Marine Corps PEO Land Systems PM TAS

Reminiscent of how recent program growth has brought strength and synergies to the PEO Land Systems structure, the former lightweight 155 mm element has been expanded to provide the synergies that come from a broader portfolio of towed artillery systems.

ANA trains on the D-30 Howitzer

Members of the Afghan National Army’s 4th Kandak, 4th Brigade, 205th Corps fire high-explosive munitions during a three-day live-fire exercise, Feb. 15, 2012, certifying them after 16 weeks of training on the D-30 howizter. Although the D-30 122 mm howitzer is a Russian weapon, PM TAS is supervising reconditioning of the weapons for the ANA. U.S. Air Force photo by Staff Sgt. Bryan Boyette

“That’s much more on the Army side than on the Marine Corps side, because we are a joint program office,” acknowledged Program Manager, Towed Artillery Systems (PM TAS), Keith Gooding. “However, I think there is a tremendous benefit for the Marine Corps in the fact that we are now ‘plugged in’ to a bigger Army artillery profile – including dealing with their 105 mm howitzers and dealing with target acquisition systems.

“In terms of other howitzers, for example, we have the M119 ‘legacy’ systems that we deal with on the Army side and we even have a Russian D-30 howitzer program, where we are refurbishing howitzers to support the Afghan National Army,” he said.

A cornerstone of the PM TAS structure remains the “Triple Seven,” the M777A2 Lightweight 155 mm Howitzer that the Marine Corps is using to replace its old M198 155 mm weapons.

The system can not only deliver long-range artillery fire in support of ground troops, but its capabilities are further enhanced with an advanced digital fire control system to precisely and accurately locate and aim the weapon as well as provide the ability to fire the M982 “Excalibur” precision-guided munition.

The M777A2 is capable of firing standard (unassisted) projectiles to a range of 15 miles (24 kilometers), assisted projectiles to 19 miles (30.5 kilometers), and the Excalibur munition to ranges in excess of 25 miles (40 kilometers).

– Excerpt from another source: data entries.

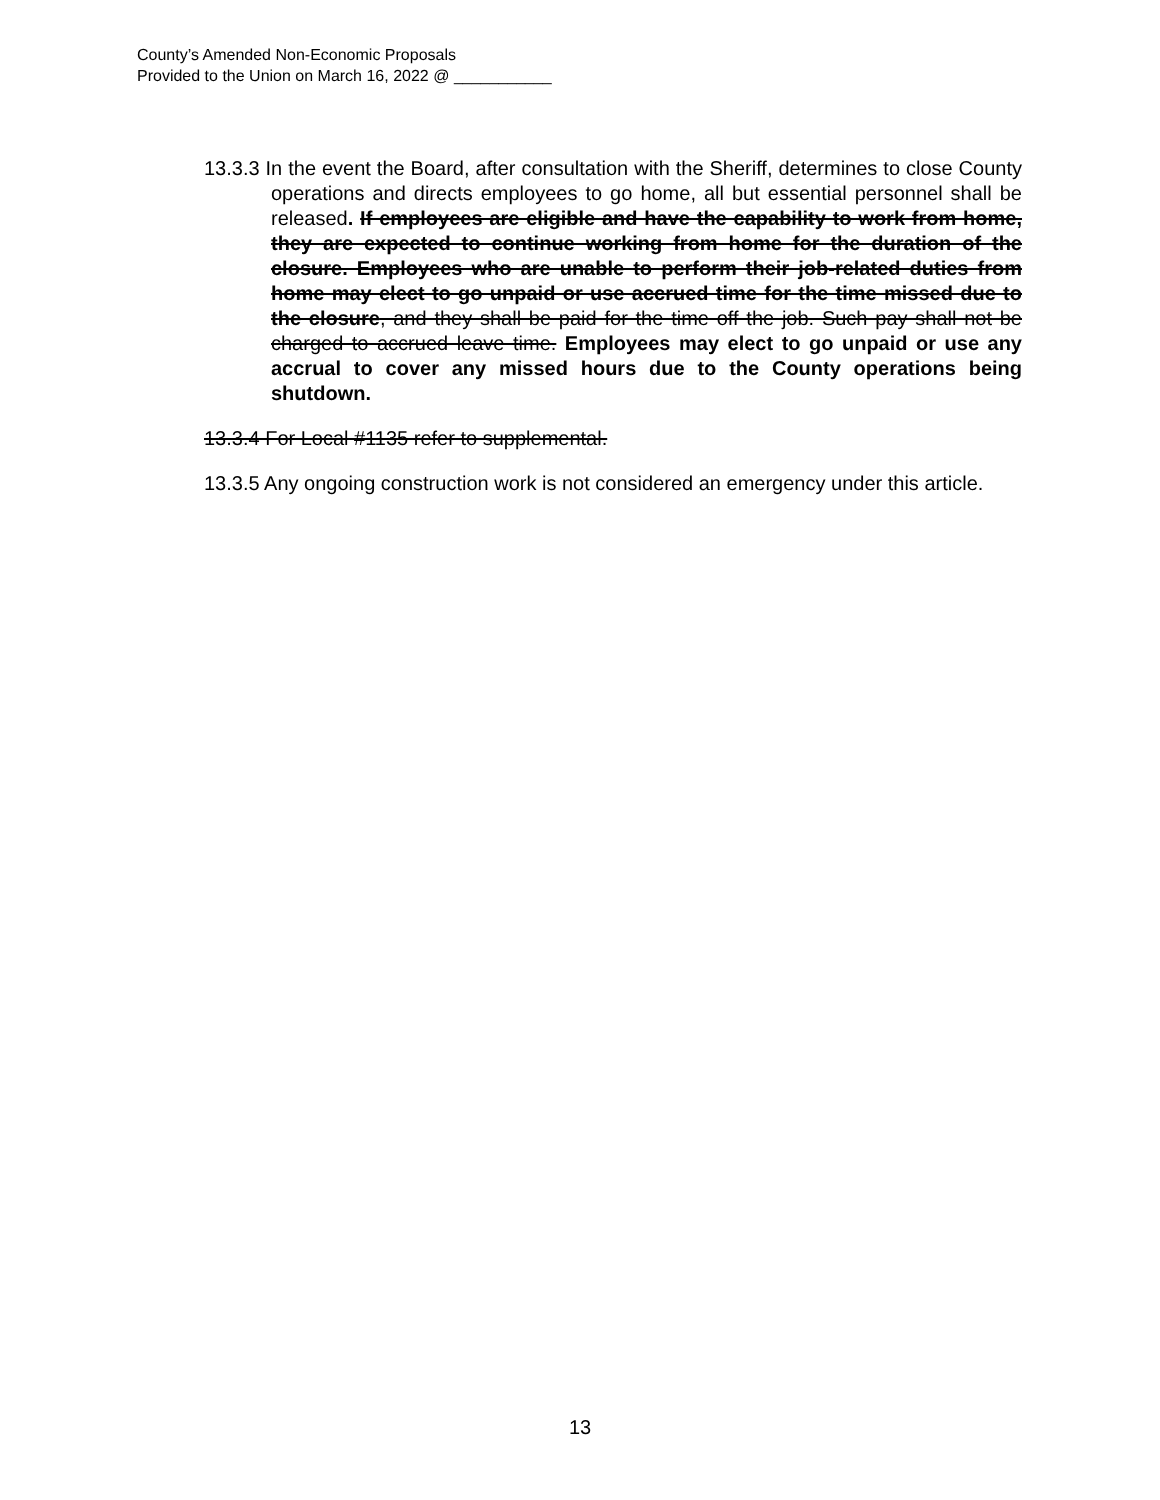County’s Amended Non-Economic Proposals
Provided to the Union on March 16, 2022 @ ___________
13.3.3 In the event the Board, after consultation with the Sheriff, determines to close County operations and directs employees to go home, all but essential personnel shall be released. If employees are eligible and have the capability to work from home, they are expected to continue working from home for the duration of the closure. Employees who are unable to perform their job-related duties from home may elect to go unpaid or use accrued time for the time missed due to the closure, and they shall be paid for the time off the job. Such pay shall not be charged to accrued leave time. Employees may elect to go unpaid or use any accrual to cover any missed hours due to the County operations being shutdown.
13.3.4 For Local #1135 refer to supplemental.
13.3.5 Any ongoing construction work is not considered an emergency under this article.
13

As the world’s first artillery weapon to make widespread use of titanium and aluminum alloys, the lightweight M777A2 can be air-lifted into remote high-altitude locations inaccessible by ground transportation and is capable of being transported by the Marine Corps’ V-22 Osprey and medium-lift and heavy-lift helicopters.

M777A2 155 mm Howitzer

U.S. Marines fire an M777A2 155 mm howitzer during a demonstration for local government officials and media at the North Fuji Maneuver Area, Shizuoka prefecture, Japan, Nov. 13, 2012. The demonstration allowed Marines to showcase their proficiency to visitors attending the event as part of Artillery Relocation Training Program 12-3. Mike Battery is currently assigned to 3rd Battalion, 12th Marine Regiment, 3rd Marine Division, III Marine Expeditionary Force. U.S. Marine Corps photo by Lance Cpl. Katelyn Hunter

“M777 Lightweight 155 is still a joint program – Army and Marine Corps – with the Marine Corps still the lead service,” Gooding explained. “Mr. [Sean J.] Stackley, the ASN RDA [assistant secretary of the Navy for Research, Development and Acquisition] is still the milestone decision authority and Mr. [William] Taylor is still our PEO. We are currently in production and our prime contract is with BAE Systems in the United Kingdom.”

As of this writing, there are 1,071 M777 howitzers on contract. That figure includes 511 for the Marine Corps, which reaches the Marine Corps Authorized Acquisition Objective (AAO), and 488 for the Army, which is a little short of the Army’s AAO of 524.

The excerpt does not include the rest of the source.